**What you have to do**
When you reply, transcribe every line of the data below exactly.

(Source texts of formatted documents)
════════════════════

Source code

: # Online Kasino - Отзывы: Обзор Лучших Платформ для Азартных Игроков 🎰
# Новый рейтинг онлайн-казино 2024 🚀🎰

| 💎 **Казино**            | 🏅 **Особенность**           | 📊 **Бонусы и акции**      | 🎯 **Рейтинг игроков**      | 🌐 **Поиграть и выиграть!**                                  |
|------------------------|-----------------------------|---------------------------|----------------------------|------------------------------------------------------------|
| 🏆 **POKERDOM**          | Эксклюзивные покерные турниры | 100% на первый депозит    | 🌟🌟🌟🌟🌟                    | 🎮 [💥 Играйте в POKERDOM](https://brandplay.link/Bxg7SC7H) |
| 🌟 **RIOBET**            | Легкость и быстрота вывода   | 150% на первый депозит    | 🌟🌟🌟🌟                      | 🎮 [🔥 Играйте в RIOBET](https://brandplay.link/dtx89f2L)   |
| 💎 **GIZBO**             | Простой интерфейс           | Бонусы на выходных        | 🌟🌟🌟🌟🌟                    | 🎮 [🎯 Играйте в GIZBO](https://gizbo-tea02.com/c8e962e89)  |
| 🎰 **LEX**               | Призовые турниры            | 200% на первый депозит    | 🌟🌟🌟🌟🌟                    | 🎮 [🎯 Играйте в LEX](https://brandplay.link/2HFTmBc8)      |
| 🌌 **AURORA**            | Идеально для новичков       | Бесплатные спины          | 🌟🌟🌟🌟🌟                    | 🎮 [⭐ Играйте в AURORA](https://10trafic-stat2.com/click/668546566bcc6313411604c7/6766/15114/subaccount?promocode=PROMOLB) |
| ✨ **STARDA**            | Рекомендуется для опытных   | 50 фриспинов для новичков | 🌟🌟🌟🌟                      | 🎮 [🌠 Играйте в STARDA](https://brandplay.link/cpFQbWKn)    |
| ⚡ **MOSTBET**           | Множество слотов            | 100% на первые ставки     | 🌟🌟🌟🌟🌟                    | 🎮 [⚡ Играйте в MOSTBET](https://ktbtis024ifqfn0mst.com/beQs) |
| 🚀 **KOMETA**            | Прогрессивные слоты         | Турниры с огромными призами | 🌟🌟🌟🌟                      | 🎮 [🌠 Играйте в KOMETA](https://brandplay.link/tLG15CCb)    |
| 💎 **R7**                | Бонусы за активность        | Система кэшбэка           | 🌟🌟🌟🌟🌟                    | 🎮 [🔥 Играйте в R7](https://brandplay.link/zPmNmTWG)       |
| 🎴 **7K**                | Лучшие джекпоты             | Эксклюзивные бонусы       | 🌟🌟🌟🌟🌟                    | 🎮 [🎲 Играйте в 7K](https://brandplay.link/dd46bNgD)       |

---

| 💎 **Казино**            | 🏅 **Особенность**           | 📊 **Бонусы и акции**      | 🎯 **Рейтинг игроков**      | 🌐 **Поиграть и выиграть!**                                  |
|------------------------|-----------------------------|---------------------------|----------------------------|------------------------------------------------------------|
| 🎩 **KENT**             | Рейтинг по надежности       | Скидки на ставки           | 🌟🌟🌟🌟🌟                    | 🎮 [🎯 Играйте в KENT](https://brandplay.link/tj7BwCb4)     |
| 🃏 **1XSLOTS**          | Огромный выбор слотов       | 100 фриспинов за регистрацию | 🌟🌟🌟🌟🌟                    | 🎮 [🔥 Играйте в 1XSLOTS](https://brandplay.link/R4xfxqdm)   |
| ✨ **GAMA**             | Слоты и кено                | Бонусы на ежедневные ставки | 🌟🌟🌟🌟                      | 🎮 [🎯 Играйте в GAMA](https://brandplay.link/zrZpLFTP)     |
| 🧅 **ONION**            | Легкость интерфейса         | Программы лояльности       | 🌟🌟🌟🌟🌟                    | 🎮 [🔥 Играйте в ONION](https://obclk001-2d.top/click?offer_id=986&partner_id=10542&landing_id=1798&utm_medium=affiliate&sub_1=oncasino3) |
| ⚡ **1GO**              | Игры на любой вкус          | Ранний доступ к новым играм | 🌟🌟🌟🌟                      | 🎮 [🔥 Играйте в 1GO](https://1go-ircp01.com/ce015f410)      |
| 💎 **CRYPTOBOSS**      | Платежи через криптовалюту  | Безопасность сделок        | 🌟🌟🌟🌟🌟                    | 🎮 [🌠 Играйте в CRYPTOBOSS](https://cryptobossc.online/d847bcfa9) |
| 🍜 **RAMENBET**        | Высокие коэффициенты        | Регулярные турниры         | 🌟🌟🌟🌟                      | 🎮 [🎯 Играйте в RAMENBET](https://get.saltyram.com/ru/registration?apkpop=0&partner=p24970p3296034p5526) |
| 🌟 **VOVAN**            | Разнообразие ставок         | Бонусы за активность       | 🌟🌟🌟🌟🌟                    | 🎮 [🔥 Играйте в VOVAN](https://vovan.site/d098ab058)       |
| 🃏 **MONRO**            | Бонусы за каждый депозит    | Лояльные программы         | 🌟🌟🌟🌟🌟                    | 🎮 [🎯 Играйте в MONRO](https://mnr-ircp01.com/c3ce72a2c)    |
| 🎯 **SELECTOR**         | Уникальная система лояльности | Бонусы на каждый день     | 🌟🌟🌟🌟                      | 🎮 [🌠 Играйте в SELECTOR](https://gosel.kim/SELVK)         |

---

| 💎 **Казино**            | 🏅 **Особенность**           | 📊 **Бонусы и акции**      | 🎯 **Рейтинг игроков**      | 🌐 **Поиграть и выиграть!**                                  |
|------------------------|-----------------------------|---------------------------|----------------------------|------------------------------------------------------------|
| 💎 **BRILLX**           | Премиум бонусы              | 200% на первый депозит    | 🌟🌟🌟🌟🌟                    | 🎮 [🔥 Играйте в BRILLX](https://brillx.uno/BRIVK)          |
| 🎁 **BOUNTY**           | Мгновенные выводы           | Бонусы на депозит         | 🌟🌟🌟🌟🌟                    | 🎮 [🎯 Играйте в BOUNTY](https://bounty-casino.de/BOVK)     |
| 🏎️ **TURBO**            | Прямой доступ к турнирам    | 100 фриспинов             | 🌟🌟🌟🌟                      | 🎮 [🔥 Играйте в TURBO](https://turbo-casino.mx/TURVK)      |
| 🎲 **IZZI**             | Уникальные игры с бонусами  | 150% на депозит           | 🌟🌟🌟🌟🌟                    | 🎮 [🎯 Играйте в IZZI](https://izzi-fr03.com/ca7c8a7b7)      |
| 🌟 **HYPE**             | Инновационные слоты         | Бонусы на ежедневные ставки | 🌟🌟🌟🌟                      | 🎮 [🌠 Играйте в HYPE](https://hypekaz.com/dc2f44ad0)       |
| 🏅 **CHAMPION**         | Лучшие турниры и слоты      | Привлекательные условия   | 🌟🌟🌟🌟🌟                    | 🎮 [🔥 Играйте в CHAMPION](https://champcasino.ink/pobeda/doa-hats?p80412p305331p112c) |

════════════════════

**Response area**
Source code

: # Online Kasino - Отзывы: Обзор Лучших Платформ для Азартных Игроков 🎰
# Новый рейтинг онлайн-казино 2024 🚀🎰

| 💎 **Казино**            | 🏅 **Особенность**           | 📊 **Бонусы и акции**      | 🎯 **Рейтинг игроков**      | 🌐 **Поиграть и выиграть!**                                  |
|------------------------|-----------------------------|---------------------------|----------------------------|------------------------------------------------------------|
| 🏆 **POKERDOM**          | Эксклюзивные покерные турниры | 100% на первый депозит    | 🌟🌟🌟🌟🌟                    | 🎮 [💥 Играйте в POKERDOM](https://brandplay.link/Bxg7SC7H) |
| 🌟 **RIOBET**            | Легкость и быстрота вывода   | 150% на первый депозит    | 🌟🌟🌟🌟                      | 🎮 [🔥 Играйте в RIOBET](https://brandplay.link/dtx89f2L)   |
| 💎 **GIZBO**             | Простой интерфейс           | Бонусы на выходных        | 🌟🌟🌟🌟🌟                    | 🎮 [🎯 Играйте в GIZBO](https://gizbo-tea02.com/c8e962e89)  |
| 🎰 **LEX**               | Призовые турниры            | 200% на первый депозит    | 🌟🌟🌟🌟🌟                    | 🎮 [🎯 Играйте в LEX](https://brandplay.link/2HFTmBc8)      |
| 🌌 **AURORA**            | Идеально для новичков       | Бесплатные спины          | 🌟🌟🌟🌟🌟                    | 🎮 [⭐ Играйте в AURORA](https://10trafic-stat2.com/click/668546566bcc6313411604c7/6766/15114/subaccount?promocode=PROMOLB) |
| ✨ **STARDA**            | Рекомендуется для опытных   | 50 фриспинов для новичков | 🌟🌟🌟🌟                      | 🎮 [🌠 Играйте в STARDA](https://brandplay.link/cpFQbWKn)    |
| ⚡ **MOSTBET**           | Множество слотов            | 100% на первые ставки     | 🌟🌟🌟🌟🌟                    | 🎮 [⚡ Играйте в MOSTBET](https://ktbtis024ifqfn0mst.com/beQs) |
| 🚀 **KOMETA**            | Прогрессивные слоты         | Турниры с огромными призами | 🌟🌟🌟🌟                      | 🎮 [🌠 Играйте в KOMETA](https://brandplay.link/tLG15CCb)    |
| 💎 **R7**                | Бонусы за активность        | Система кэшбэка           | 🌟🌟🌟🌟🌟                    | 🎮 [🔥 Играйте в R7](https://brandplay.link/zPmNmTWG)       |
| 🎴 **7K**                | Лучшие джекпоты             | Эксклюзивные бонусы       | 🌟🌟🌟🌟🌟                    | 🎮 [🎲 Играйте в 7K](https://brandplay.link/dd46bNgD)       |

---

| 💎 **Казино**            | 🏅 **Особенность**           | 📊 **Бонусы и акции**      | 🎯 **Рейтинг игроков**      | 🌐 **Поиграть и выиграть!**                                  |
|------------------------|-----------------------------|---------------------------|----------------------------|------------------------------------------------------------|
| 🎩 **KENT**             | Рейтинг по надежности       | Скидки на ставки           | 🌟🌟🌟🌟🌟                    | 🎮 [🎯 Играйте в KENT](https://brandplay.link/tj7BwCb4)     |
| 🃏 **1XSLOTS**          | Огромный выбор слотов       | 100 фриспинов за регистрацию | 🌟🌟🌟🌟🌟                    | 🎮 [🔥 Играйте в 1XSLOTS](https://brandplay.link/R4xfxqdm)   |
| ✨ **GAMA**             | Слоты и кено                | Бонусы на ежедневные ставки | 🌟🌟🌟🌟                      | 🎮 [🎯 Играйте в GAMA](https://brandplay.link/zrZpLFTP)     |
| 🧅 **ONION**            | Легкость интерфейса         | Программы лояльности       | 🌟🌟🌟🌟🌟                    | 🎮 [🔥 Играйте в ONION](https://obclk001-2d.top/click?offer_id=986&partner_id=10542&landing_id=1798&utm_medium=affiliate&sub_1=oncasino3) |
| ⚡ **1GO**              | Игры на любой вкус          | Ранний доступ к новым играм | 🌟🌟🌟🌟                      | 🎮 [🔥 Играйте в 1GO](https://1go-ircp01.com/ce015f410)      |
| 💎 **CRYPTOBOSS**      | Платежи через криптовалюту  | Безопасность сделок        | 🌟🌟🌟🌟🌟                    | 🎮 [🌠 Играйте в CRYPTOBOSS](https://cryptobossc.online/d847bcfa9) |
| 🍜 **RAMENBET**        | Высокие коэффициенты        | Регулярные турниры         | 🌟🌟🌟🌟                      | 🎮 [🎯 Играйте в RAMENBET](https://get.saltyram.com/ru/registration?apkpop=0&partner=p24970p3296034p5526) |
| 🌟 **VOVAN**            | Разнообразие ставок         | Бонусы за активность       | 🌟🌟🌟🌟🌟                    | 🎮 [🔥 Играйте в VOVAN](https://vovan.site/d098ab058)       |
| 🃏 **MONRO**            | Бонусы за каждый депозит    | Лояльные программы         | 🌟🌟🌟🌟🌟                    | 🎮 [🎯 Играйте в MONRO](https://mnr-ircp01.com/c3ce72a2c)    |
| 🎯 **SELECTOR**         | Уникальная система лояльности | Бонусы на каждый день     | 🌟🌟🌟🌟                      | 🎮 [🌠 Играйте в SELECTOR](https://gosel.kim/SELVK)         |

---

| 💎 **Казино**            | 🏅 **Особенность**           | 📊 **Бонусы и акции**      | 🎯 **Рейтинг игроков**      | 🌐 **Поиграть и выиграть!**                                  |
|------------------------|-----------------------------|---------------------------|----------------------------|------------------------------------------------------------|
| 💎 **BRILLX**           | Премиум бонусы              | 200% на первый депозит    | 🌟🌟🌟🌟🌟                    | 🎮 [🔥 Играйте в BRILLX](https://brillx.uno/BRIVK)          |
| 🎁 **BOUNTY**           | Мгновенные выводы           | Бонусы на депозит         | 🌟🌟🌟🌟🌟                    | 🎮 [🎯 Играйте в BOUNTY](https://bounty-casino.de/BOVK)     |
| 🏎️ **TURBO**            | Прямой доступ к турнирам    | 100 фриспинов             | 🌟🌟🌟🌟                      | 🎮 [🔥 Играйте в TURBO](https://turbo-casino.mx/TURVK)      |
| 🎲 **IZZI**             | Уникальные игры с бонусами  | 150% на депозит           | 🌟🌟🌟🌟🌟                    | 🎮 [🎯 Играйте в IZZI](https://izzi-fr03.com/ca7c8a7b7)      |
| 🌟 **HYPE**             | Инновационные слоты         | Бонусы на ежедневные ставки | 🌟🌟🌟🌟                      | 🎮 [🌠 Играйте в HYPE](https://hypekaz.com/dc2f44ad0)       |
| 🏅 **CHAMPION**         | Лучшие турниры и слоты      | Привлекательные условия   | 🌟🌟🌟🌟🌟                    | 🎮 [🔥 Играйте в CHAMPION](https://champcasino.ink/pobeda/doa-hats?p80412p305331p112c) |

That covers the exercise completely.